Открылась. Закрылась.
Очень тихо. Очень душно. Почти темно.
На… Надюша?
Ослепший после солнечного полудня, Борятинский споткнулся об очередной вертлявый столик – мебель сегодня решительно ополчилась против него, – закрутил головой растерянно, ища жену, но ее не было – и только зашторенный воздух нежно, сильно и сложно пах Наденькой – словно кто-то разлил склянку с самым лучшим, что в ней было. С самым дорогим.
Володя…
Слабенько, негромко. Как колокольчик, подбитый войлоком, полугласный.
Да где ж, мать твою…
Вот она, господи.
Почти невидимая, почти бесплотная, на кровати.

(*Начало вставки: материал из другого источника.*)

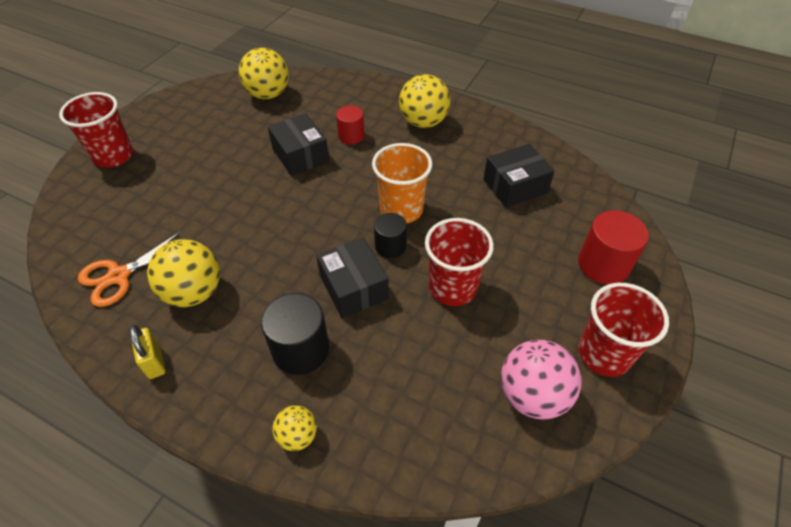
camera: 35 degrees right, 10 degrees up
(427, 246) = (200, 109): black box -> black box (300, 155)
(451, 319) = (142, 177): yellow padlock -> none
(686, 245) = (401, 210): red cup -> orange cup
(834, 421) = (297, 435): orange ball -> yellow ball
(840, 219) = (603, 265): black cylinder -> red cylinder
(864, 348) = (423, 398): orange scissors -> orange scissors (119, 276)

Взбитые подушки темнее лица, которое истончилось так, что, кажется, всё превратилось в профиль, в силуэт, вырезанный заезжим ангелом из плотной веленевой бумаги. Глаза только светятся – огромные, зеркальные, словно у сплюшки под стрехой.
Плачет?
Княгиня хотела сказать что-то, но не смогла – закашлялась.

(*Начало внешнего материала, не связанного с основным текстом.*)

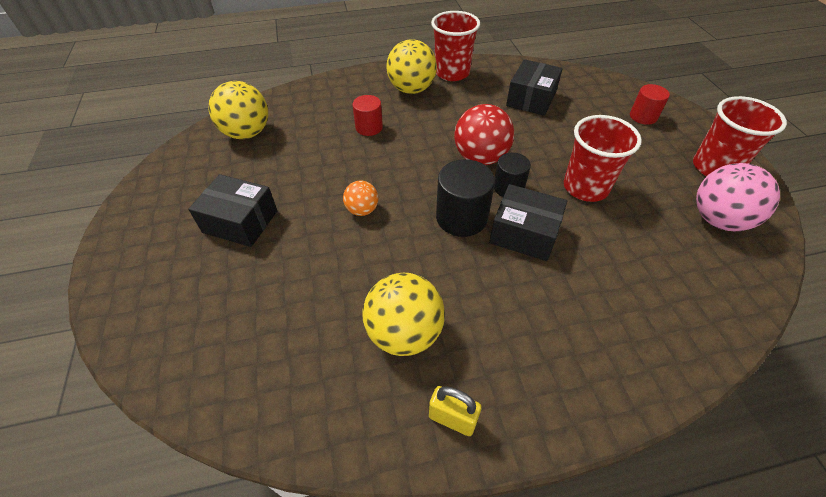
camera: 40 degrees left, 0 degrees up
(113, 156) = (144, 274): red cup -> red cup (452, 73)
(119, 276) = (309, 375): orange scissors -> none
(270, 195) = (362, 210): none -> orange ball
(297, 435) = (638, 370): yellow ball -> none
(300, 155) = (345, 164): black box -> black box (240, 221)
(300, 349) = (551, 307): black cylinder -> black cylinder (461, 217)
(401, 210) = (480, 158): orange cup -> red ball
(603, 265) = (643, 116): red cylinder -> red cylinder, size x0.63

Чахотка! Значит, все-таки чахотка!
Наденька!
Борятинский вдруг рухнул на колени и пополз, как в церкви, отроду не ползал, пока не уткнулся носом в руку жены – по-щенячьи, по-детски. Нет, нет, нет, бормотал он, всхлипывая, – комната рухнула вместе с ним, прыгал в глаза то край ковра, то глухие постельные отроги, то домашние туфельки Нади, жалко прижавшиеся одна к другой. Как всегда, на первом хмелю всё было резким, ужасным, громким – особенно боль, такая огромная, что Борятинскому казалось, что она не помещается у него внутри, как не помещается во рту воспаленный дергающийся зуб, весь круглый, огненный, красный. Но страшнее всего было, что какая-то подлая, самая маленькая часть князя радовалась и ковру (отлично вычищенному, кстати), и спасительной полутьме, и тому, что он стоит на коленях, – потому что так можно было дышать, не боясь, что Наденька услышит гнусный коньячный дух. Бессмысленного безразборного пития она не выносила. Всего вообще – беспорядочного, нутряного. И как они не заботились иметь Бога в разуме, то предал их Бог превратному уму – делать непотребства. В гвардии тебя, матушка, с такими идеями и часа бы не продержали. В голове у хорошего солдата Богу делать нечего. Там пусто должно быть – шаром покати. Чтоб команды помещались. А похмелиться – разве ж это непотребство? Непотребство – наоборот как раз, с утра не поправиться. Непотребство и ересь злокозненная.
Так он всегда говорил. А она смеялась.
Умрет – застрелюсь сей же час.
Володя.
Откашлялась наконец.
Володя. Я… J’ai…[2 - У меня… (фр.)]
И зашептала, зашелестела, путаясь, сбиваясь на французский и точно приседая на каждой фразе – легко, торопливо, по-полонезному.